### Given data

____________________

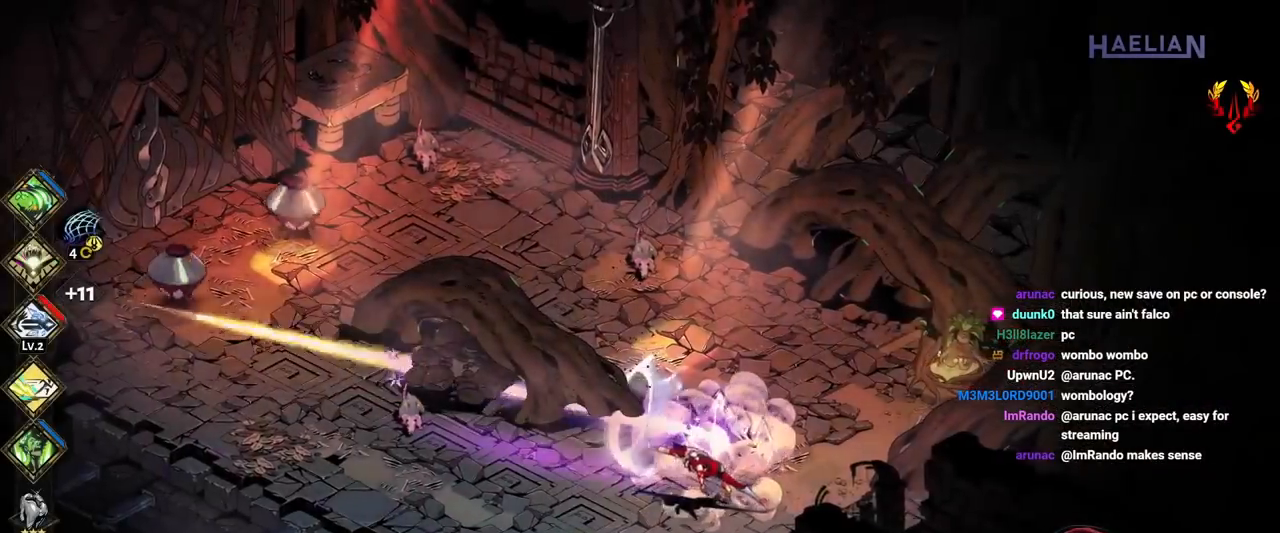
{"dt_ms": 500, "buttons": ["B"], "left_stick": "up-right", "right_stick": "center", "button_events": [[17, "B", "up"], [83, "B", "down"], [200, "B", "up"], [283, "B", "down"], [400, "B", "up"], [467, "B", "down"]]}
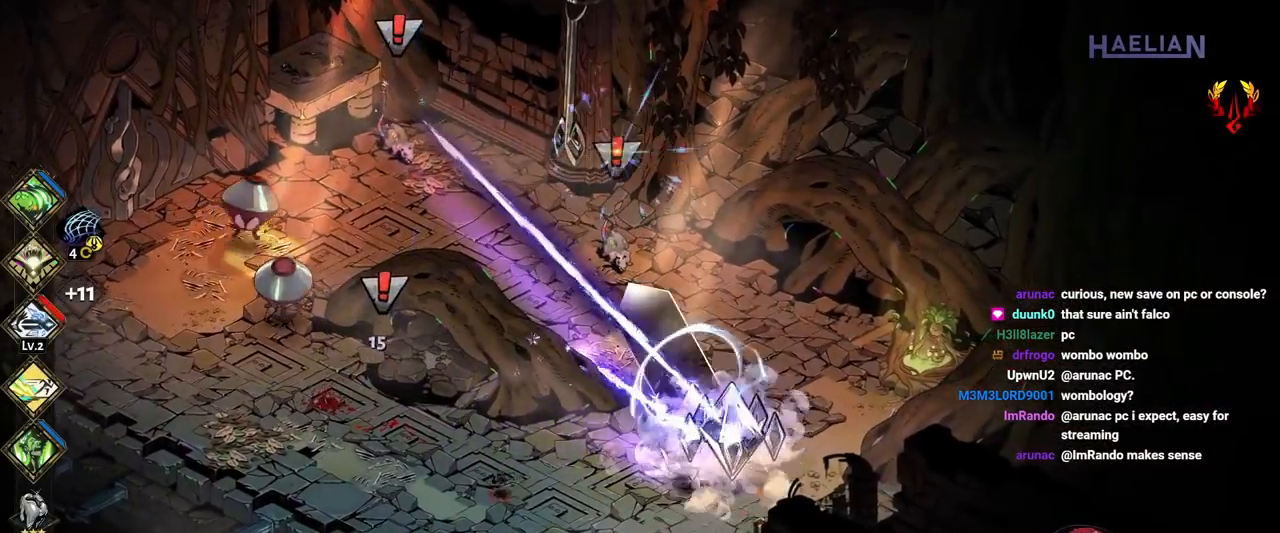
{"dt_ms": 500, "buttons": ["B"], "left_stick": "up", "right_stick": "center", "button_events": [[83, "B", "up"], [133, "B", "down"], [250, "B", "up"], [300, "B", "down"], [417, "B", "up"], [483, "B", "down"]]}
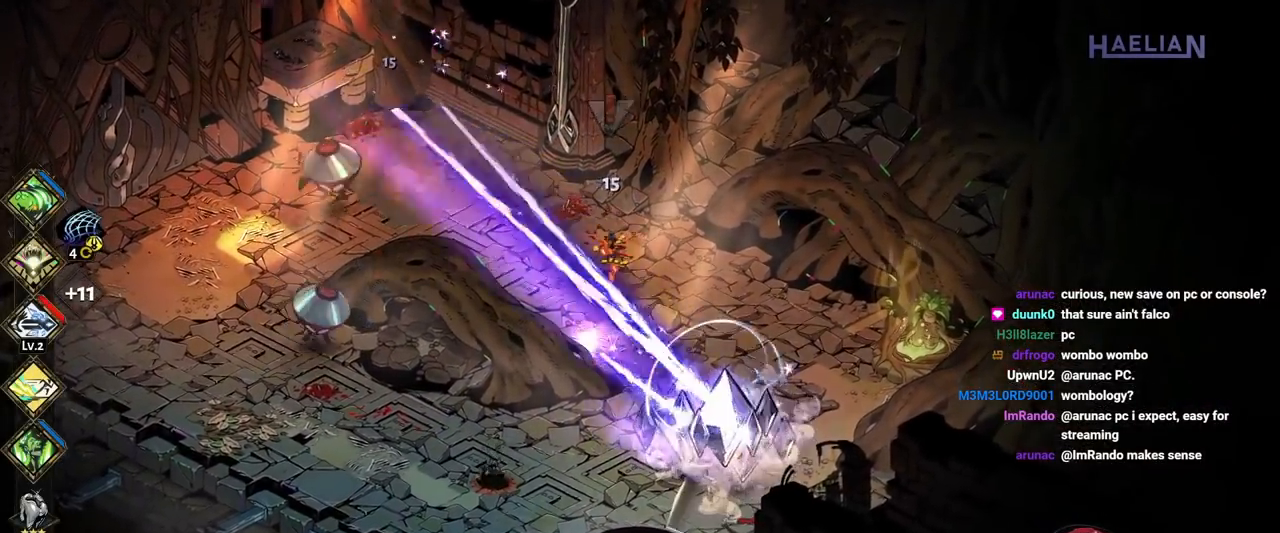
{"dt_ms": 1000, "buttons": ["Y"], "left_stick": "right", "right_stick": "center", "button_events": [[50, "B", "up"], [150, "A", "down"], [183, "X", "down"], [283, "A", "up"], [317, "X", "up"], [367, "A", "down"], [400, "X", "down"], [483, "A", "up"], [533, "X", "up"], [633, "Y", "down"], [750, "Y", "up"], [833, "Y", "down"], [933, "Y", "up"], [1000, "Y", "down"]]}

____________________

### Exercise description
If the data includes images, omit them, and set down everything else exactly as above.

### Solution to this exercise
{"dt_ms": 500, "buttons": ["B"], "left_stick": "up-right", "right_stick": "center", "button_events": [[17, "B", "up"], [83, "B", "down"], [200, "B", "up"], [283, "B", "down"], [400, "B", "up"], [467, "B", "down"]]}
{"dt_ms": 500, "buttons": ["B"], "left_stick": "up", "right_stick": "center", "button_events": [[83, "B", "up"], [133, "B", "down"], [250, "B", "up"], [300, "B", "down"], [417, "B", "up"], [483, "B", "down"]]}
{"dt_ms": 1000, "buttons": ["Y"], "left_stick": "right", "right_stick": "center", "button_events": [[50, "B", "up"], [150, "A", "down"], [183, "X", "down"], [283, "A", "up"], [317, "X", "up"], [367, "A", "down"], [400, "X", "down"], [483, "A", "up"], [533, "X", "up"], [633, "Y", "down"], [750, "Y", "up"], [833, "Y", "down"], [933, "Y", "up"], [1000, "Y", "down"]]}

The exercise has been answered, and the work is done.